● **Data block**:
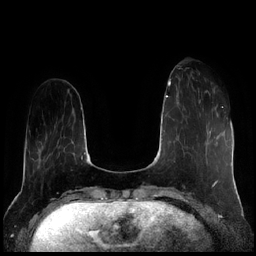
Breast MRI (dynamic contrast-enhanced), one axial slice; slice 53 of 256 in the series (ordered by position); dynamic contrast-enhanced series, time point 2 of 7 at this slice position (early post-contrast); 1.5 T; TE 1.9 ms, TR 4.2 ms; 256 × 256 image matrix, field of view 320 × 320 mm. Female patient.
Annotated regions visible in this slice (semi-automatically segmented with operator editing):
- enhancing-tissue mask used for the functional tumour volume (all voxels passing the contrast-enhancement thresholds inside the analysis volume; usually the tumour): bounding box [x1, y1, x2, y2] px = [199, 90, 214, 103]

● **Try it**: With the line containing "Annotated regions visible" as the start, transcribe each line through the end of the listing above, exactly and only.

● **Response**:
Annotated regions visible in this slice (semi-automatically segmented with operator editing):
- enhancing-tissue mask used for the functional tumour volume (all voxels passing the contrast-enhancement thresholds inside the analysis volume; usually the tumour): bounding box [x1, y1, x2, y2] px = [199, 90, 214, 103]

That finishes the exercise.